AttentiveGRU: Recurrent Spatio-Temporal Modeling for Advanced Radar-Based BEV Object Detection
Loveneet Saini, Mirko Meuter, Hasan Tercan, Tobias Meisen
TL;DR
This paper tackles the challenge of sparse, non-deterministic radar data in BEV object detection by introducing AttentiveGRU, a temporal fusion layer that learns object-specific spatio-temporal context without requiring ego-motion information. The method combines attention-based gating on latent object queries with a memory-present recurrent fusion (state integration) to coherently fuse correlated structures over time, while maintaining linear complexity in space and time. It is modular, compatible with both CNN-based FPN and transformer backbones, and compatible with a FCOS-style detection head. Empirical results on nuScenes radar data show up to a 21% relative improvement in mAP over prior radar-only state-of-the-art, with additional gains on a larger proprietary dataset, demonstrating robustness to sparsity and motion variability and confirming the practical potential for radar-only or radar-augmented perception systems.
Abstract
Bird's-eye view (BEV) object detection has become important for advanced automotive 3D radar-based perception systems. However, the inherently sparse and non-deterministic nature of radar data limits the effectiveness of traditional single-frame BEV paradigms. In this paper, we addresses this limitation by introducing AttentiveGRU, a novel attention-based recurrent approach tailored for radar constraints, which extracts individualized spatio-temporal context for objects by dynamically identifying and fusing temporally correlated structures across present and memory states.

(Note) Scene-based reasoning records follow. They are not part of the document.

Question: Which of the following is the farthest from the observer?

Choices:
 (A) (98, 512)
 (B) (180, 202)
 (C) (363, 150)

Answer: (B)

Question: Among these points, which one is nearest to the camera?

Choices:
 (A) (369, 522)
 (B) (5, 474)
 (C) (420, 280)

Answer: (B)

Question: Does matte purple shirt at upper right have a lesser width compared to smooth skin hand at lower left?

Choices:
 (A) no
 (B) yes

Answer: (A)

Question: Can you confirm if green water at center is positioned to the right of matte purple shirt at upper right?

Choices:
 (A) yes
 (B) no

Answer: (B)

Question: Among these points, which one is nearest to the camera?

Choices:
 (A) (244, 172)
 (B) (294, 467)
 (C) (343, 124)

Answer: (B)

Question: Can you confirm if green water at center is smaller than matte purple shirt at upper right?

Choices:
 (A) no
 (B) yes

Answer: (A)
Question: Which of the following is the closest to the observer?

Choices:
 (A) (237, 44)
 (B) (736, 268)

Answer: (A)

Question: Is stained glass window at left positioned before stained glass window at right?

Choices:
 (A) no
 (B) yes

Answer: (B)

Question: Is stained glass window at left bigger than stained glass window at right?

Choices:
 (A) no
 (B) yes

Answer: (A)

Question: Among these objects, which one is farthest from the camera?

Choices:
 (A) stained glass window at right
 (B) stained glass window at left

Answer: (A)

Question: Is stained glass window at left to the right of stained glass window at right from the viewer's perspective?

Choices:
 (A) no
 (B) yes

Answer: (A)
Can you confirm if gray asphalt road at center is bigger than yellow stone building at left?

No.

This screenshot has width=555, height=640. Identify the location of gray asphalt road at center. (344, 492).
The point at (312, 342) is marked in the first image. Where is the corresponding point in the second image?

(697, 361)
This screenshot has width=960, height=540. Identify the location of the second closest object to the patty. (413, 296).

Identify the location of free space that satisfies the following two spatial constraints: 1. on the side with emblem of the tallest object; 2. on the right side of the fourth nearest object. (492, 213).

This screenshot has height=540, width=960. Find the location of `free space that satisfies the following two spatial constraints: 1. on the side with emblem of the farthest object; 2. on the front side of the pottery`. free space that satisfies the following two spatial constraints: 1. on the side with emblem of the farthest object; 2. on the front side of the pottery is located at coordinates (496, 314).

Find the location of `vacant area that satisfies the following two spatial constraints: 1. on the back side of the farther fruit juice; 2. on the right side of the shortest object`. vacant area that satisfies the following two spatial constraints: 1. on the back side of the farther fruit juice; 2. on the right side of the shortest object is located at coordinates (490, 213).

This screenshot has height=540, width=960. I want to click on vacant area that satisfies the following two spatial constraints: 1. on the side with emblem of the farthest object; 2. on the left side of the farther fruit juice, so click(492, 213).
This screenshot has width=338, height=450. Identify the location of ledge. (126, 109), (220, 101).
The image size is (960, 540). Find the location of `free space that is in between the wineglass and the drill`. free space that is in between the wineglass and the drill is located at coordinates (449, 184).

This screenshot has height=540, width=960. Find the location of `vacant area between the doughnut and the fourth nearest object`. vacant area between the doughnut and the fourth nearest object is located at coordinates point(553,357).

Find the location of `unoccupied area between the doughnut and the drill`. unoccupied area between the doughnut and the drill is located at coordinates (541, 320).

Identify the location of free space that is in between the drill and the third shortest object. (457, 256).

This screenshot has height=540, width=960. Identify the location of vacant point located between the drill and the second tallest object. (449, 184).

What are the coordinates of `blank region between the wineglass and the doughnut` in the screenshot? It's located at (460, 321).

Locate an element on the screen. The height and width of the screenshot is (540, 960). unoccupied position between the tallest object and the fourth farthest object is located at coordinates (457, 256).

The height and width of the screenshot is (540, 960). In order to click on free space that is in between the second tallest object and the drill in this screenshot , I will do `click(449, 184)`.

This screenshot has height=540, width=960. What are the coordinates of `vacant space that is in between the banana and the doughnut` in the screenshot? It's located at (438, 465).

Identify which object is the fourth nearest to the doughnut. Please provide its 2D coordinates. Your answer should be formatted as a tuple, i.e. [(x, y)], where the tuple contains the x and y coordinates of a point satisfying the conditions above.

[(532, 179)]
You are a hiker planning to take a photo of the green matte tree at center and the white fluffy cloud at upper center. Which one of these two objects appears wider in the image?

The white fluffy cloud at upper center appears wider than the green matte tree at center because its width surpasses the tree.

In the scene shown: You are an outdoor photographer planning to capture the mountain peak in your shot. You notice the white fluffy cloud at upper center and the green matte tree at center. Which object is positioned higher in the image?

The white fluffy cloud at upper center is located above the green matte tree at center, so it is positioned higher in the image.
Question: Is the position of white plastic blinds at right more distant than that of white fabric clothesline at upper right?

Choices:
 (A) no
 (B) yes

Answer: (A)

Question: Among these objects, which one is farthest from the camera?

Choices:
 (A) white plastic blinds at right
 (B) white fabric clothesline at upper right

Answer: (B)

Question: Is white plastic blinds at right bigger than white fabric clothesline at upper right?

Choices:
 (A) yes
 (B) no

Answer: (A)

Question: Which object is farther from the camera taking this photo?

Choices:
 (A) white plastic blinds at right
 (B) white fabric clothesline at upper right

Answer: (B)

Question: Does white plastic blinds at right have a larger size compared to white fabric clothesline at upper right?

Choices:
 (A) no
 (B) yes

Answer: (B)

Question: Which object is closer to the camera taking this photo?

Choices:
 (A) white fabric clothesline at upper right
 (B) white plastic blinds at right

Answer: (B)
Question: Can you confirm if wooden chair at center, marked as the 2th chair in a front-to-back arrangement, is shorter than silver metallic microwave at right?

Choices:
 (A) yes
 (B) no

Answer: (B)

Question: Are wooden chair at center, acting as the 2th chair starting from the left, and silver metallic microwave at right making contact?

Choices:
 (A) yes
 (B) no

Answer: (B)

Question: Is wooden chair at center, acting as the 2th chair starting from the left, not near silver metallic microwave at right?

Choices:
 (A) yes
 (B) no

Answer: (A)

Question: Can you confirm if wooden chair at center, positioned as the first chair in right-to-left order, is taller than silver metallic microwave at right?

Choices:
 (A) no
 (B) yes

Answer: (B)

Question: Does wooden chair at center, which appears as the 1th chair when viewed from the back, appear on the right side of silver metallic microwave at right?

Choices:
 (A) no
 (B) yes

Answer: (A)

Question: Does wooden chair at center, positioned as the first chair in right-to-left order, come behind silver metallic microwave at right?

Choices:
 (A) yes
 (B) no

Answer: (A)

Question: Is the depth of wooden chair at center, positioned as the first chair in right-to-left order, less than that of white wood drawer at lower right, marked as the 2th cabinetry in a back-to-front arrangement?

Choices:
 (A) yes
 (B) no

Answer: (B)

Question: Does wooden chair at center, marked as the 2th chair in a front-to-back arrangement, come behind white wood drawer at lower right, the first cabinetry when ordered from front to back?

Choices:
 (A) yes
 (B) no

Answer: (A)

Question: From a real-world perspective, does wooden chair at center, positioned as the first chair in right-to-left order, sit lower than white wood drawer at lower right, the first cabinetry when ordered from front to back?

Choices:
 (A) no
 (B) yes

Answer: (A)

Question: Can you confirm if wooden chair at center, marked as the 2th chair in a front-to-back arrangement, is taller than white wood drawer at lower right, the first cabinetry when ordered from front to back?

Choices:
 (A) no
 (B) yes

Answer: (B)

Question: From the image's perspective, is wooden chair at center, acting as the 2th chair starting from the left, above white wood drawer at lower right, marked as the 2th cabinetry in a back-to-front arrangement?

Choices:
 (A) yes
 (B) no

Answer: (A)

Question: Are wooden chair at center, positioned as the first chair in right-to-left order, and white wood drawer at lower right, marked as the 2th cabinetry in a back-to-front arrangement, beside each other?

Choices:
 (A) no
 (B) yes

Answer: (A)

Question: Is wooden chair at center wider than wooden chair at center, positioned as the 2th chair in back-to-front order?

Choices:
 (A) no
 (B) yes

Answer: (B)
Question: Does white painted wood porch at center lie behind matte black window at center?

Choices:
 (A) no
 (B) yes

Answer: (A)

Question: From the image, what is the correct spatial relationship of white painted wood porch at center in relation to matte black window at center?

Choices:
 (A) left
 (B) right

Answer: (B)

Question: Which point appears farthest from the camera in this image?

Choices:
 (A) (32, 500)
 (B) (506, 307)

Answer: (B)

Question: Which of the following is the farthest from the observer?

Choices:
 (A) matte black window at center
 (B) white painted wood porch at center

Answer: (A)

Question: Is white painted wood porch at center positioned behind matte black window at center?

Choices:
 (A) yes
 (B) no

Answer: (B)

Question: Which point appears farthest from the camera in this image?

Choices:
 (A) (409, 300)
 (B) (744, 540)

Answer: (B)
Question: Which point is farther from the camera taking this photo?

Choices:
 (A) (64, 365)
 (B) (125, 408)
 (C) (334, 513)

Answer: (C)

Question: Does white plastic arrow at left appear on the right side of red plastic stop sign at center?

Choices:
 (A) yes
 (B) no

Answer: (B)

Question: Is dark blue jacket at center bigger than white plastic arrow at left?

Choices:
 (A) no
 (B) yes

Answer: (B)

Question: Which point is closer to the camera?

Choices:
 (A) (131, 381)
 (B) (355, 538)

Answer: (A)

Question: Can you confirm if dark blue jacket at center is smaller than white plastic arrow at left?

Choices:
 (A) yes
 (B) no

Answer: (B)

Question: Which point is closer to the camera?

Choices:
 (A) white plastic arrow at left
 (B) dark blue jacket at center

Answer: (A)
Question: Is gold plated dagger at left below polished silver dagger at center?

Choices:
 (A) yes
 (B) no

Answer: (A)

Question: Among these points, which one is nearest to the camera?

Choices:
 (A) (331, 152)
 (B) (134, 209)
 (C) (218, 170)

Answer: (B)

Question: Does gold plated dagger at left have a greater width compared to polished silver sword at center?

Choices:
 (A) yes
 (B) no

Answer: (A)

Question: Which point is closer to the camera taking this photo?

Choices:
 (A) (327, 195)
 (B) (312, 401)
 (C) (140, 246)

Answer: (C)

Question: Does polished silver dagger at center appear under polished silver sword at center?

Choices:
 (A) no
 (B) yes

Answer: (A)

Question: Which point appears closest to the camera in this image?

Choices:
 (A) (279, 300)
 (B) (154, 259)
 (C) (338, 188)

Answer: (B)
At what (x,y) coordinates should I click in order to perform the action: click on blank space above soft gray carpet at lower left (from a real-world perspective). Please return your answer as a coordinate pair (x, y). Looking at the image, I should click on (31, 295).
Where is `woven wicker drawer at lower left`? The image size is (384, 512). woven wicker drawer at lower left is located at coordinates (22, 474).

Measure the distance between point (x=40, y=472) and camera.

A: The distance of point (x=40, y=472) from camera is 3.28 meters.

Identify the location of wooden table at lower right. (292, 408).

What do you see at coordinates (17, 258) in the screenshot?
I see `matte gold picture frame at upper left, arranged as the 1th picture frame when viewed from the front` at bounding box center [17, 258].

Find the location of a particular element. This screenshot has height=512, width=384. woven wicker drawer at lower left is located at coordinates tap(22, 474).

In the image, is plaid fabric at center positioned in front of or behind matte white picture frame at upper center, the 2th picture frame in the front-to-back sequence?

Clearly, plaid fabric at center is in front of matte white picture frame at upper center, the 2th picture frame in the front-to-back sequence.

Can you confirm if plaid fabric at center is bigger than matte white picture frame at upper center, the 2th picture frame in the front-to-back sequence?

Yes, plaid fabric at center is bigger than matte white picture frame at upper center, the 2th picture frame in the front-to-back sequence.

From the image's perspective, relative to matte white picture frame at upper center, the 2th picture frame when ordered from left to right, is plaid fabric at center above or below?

By leveraging the consistency of object's latent representation over time, our approach exploits temporal relations to enrich feature representations for both stationary and moving objects, thereby enhancing detection performance and eliminating the need for externally providing or estimating any information about ego vehicle motion. Our experimental results on the public nuScenes dataset show a significant increase in mAP for the car category by 21% over the best radar-only submission. Further evaluations on an additional dataset demonstrate notable improvements in object detection capabilities, underscoring the applicability and effectiveness of our method.